Soulayman (scritto anche Souleymane o Sulayman) è la forma araba di Salomone, uno dei nomi più prestigiosi della tradizione abramitica. La sua radice semitica, la stessa di shalom e salam, dice tutto: la pace. Salomone-Soulayman, figlio del re Davide, incarna nella Bibbia come nel Corano la saggezza suprema, la giustizia e un regno di armonia. Nell'islam, il profeta Soulaymân comanda persino al vento e agli animali, simbolo di un potere benevolo.
Diffuso in tutto il mondo musulmano, dall'Africa occidentale al Maghreb, dalla Turchia (Süleyman) all'Asia, Soulayman viaggia sotto mille grafie. In Francia, è portato da una buona parte delle famiglie di origine africana e maghrebina, apprezzato per la sua nobiltà e il suo senso luminoso.
Oggi, Soulayman evoca la saggezza, la calma e la dignità. È un nome di carattere, carico di storia e spiritualità, che attraversa i continenti mantenendo il suo profumo di pace reale. Una scelta forte per un ragazzo, tra eredità e grandezza tranquilla.
Soulayman porta il nome più pacifico e questo si risente: una serenità di fondo, un'autorità dolce, qualcosa di rassicurante che emana da lui. Erede del re Salomone e della sua saggezza leggendaria, è di quelli a cui ci si rivolge per consultare, che sanno ascoltare, valutare pro e contro e decidere con giustizia. Soulayman non alza la voce: non ne ha bisogno, la sua presenza basta.
La sua radice — la pace, salam — disegna un temperamento diplomatico, conciliatore, allergico ai conflitti sterili. Laddove altri si innervosiscono, Soulayman media, arrotonda gli angoli, cerca l'armonia. È un pacificatore nato, un giudice naturale nel suo circolo, colui verso cui ci si rivolge per sciogliere le tensioni.
La vibrazione del 4 aggiunge a questo ritratto una solidità di roccia: Soulayman è affidabile, costante, radicato. Costruisce con pazienza, mantiene gli impegni, odia l'instabilità. Si può contare su di lui come su un re costruttore che erige il suo tempio pietra dopo pietra. Questa rigore può renderlo un po' conservatore, attaccato ai suoi principi e alle sue tradizioni, ma fa anche di lui un pilastro incrollabile.

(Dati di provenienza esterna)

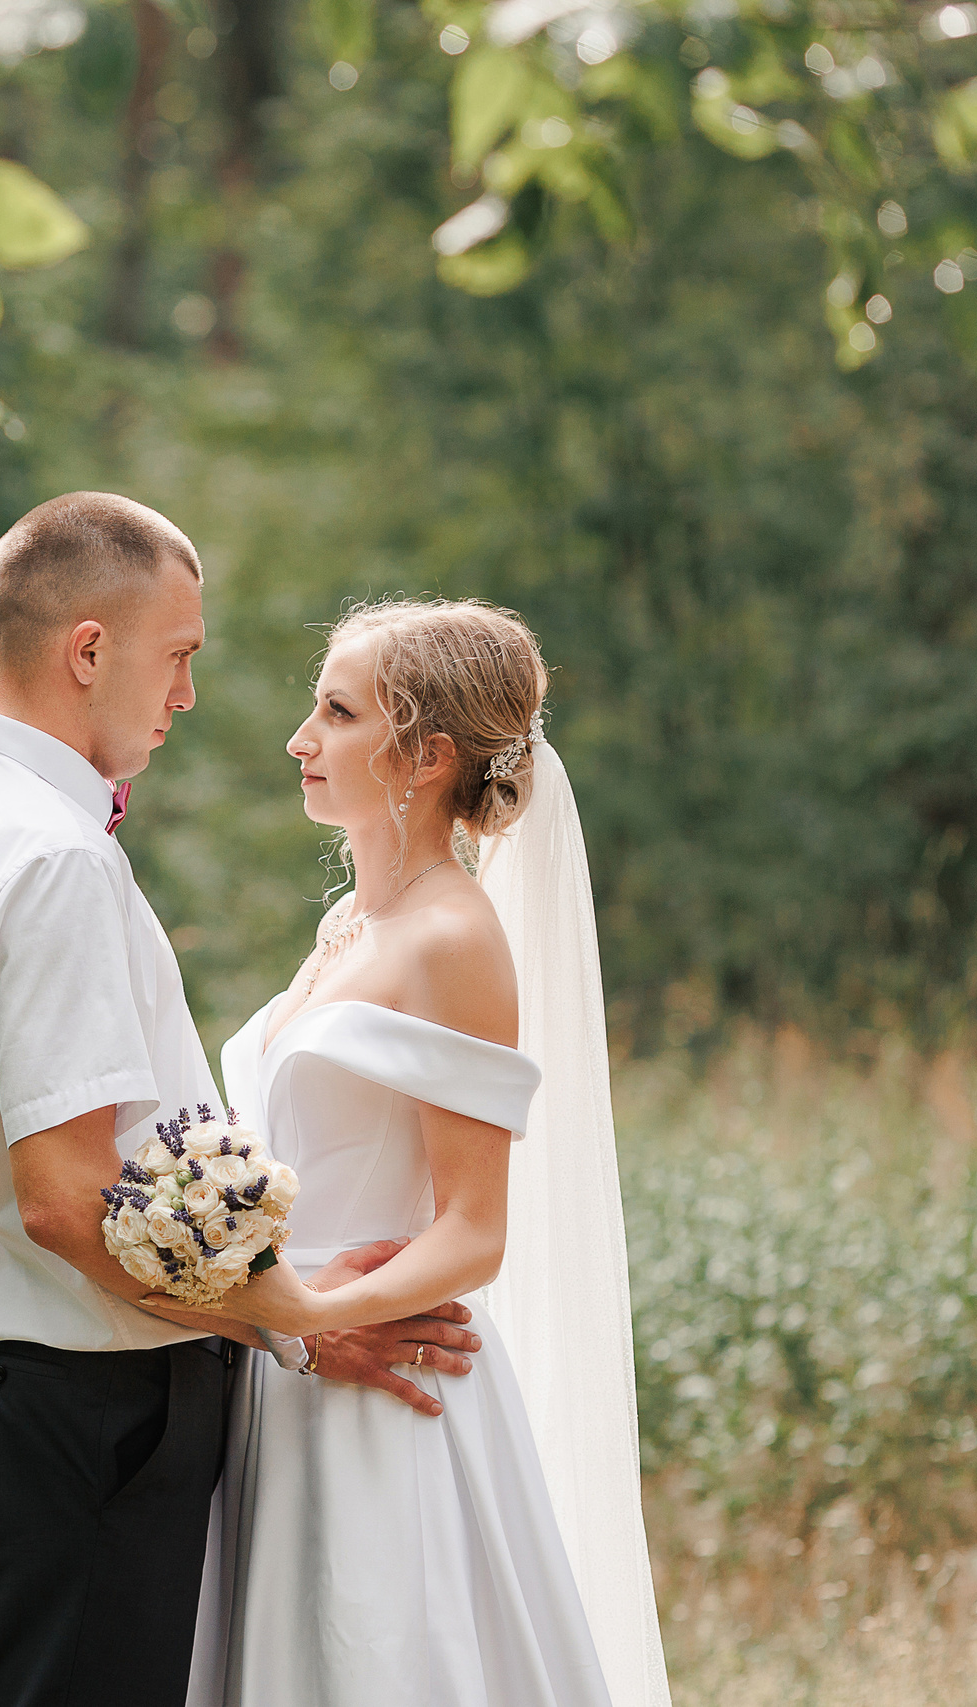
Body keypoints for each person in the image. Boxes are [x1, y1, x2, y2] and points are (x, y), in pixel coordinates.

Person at [0, 496, 482, 1707]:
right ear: (89, 650)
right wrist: (293, 1317)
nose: (186, 696)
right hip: (94, 1419)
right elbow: (62, 1197)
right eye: (178, 656)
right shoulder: (52, 862)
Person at [179, 598, 672, 1707]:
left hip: (376, 1386)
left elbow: (472, 1229)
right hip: (285, 1372)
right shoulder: (349, 927)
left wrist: (305, 1315)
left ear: (425, 755)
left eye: (337, 713)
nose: (300, 739)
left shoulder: (453, 941)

Dietro la dignità tranquilla si nasconde un'anima generosa e profondamente spirituale, attenta agli altri, guidata da un senso acuto della giustizia. Soulayman ama proteggere i suoi e rendere servizio, senza mai vantarsene. A immagine di un Souleymane Cissé che filma la grandezza del suo paese, porta in sé una nobiltà discreta, una grandezza d'animo che non ha bisogno di un trono per brillare. Un nome di saggio, di leader pacifico e di cuore retto.
Ritratto giocoso, da prendere con il sorriso.
Soulayman, questo « pacifico » nel cuore di fiamma, non apprezza i giochi di guerra. Seduce con una presenza rassicurante, una sicurezza sensuale che disarma le difese più dure. La sua passione è quella della profondità, delle confidenze sussurrate al buio, dove corpo e anima sono una cosa sola. Cerca l'armonia assoluta, questa alchimia rara in cui la calma succede all'eccitazione. Eppure, attenzione: la sua natura tollerante ha i suoi limiti. L'agitazione inutile, i conflitti sterili e il rumore di fondo lo stancano presto, facendolo ritirare in un freddezza silenziosa. Non sopporta l'instabilità emotiva; per lui, l'amore è un santuario, non un campo di battaglia. Ha bisogno di una partner che capisca che la dolcezza non è debolezza, ma una forza tranquilla capace di domare le tempeste. Senza questa pace interiore, si dissolve, lasciando dietro di sé un vuoto freddo e inevitabile.
Significa « il pacifico », dalla radice semitica salam/shalom, « la pace ».
È la forma araba di Salomone, re biblico e profeta dell'islam, figlio del re Davide.
Non ha una festa nel calendario dei santi francesi; il suo equivalente Salomone è talvolta onorato il 25 giugno.
Si trovano molte grafie: Soulayman, Souleymane, Sulayman, o ancora Süleyman in turco.
Incarna la saggezza e un regno di pace; l'islam gli attribuisce il potere di comandare al vento e agli animali.
Profilo ludico, a scopo di intrattenimento.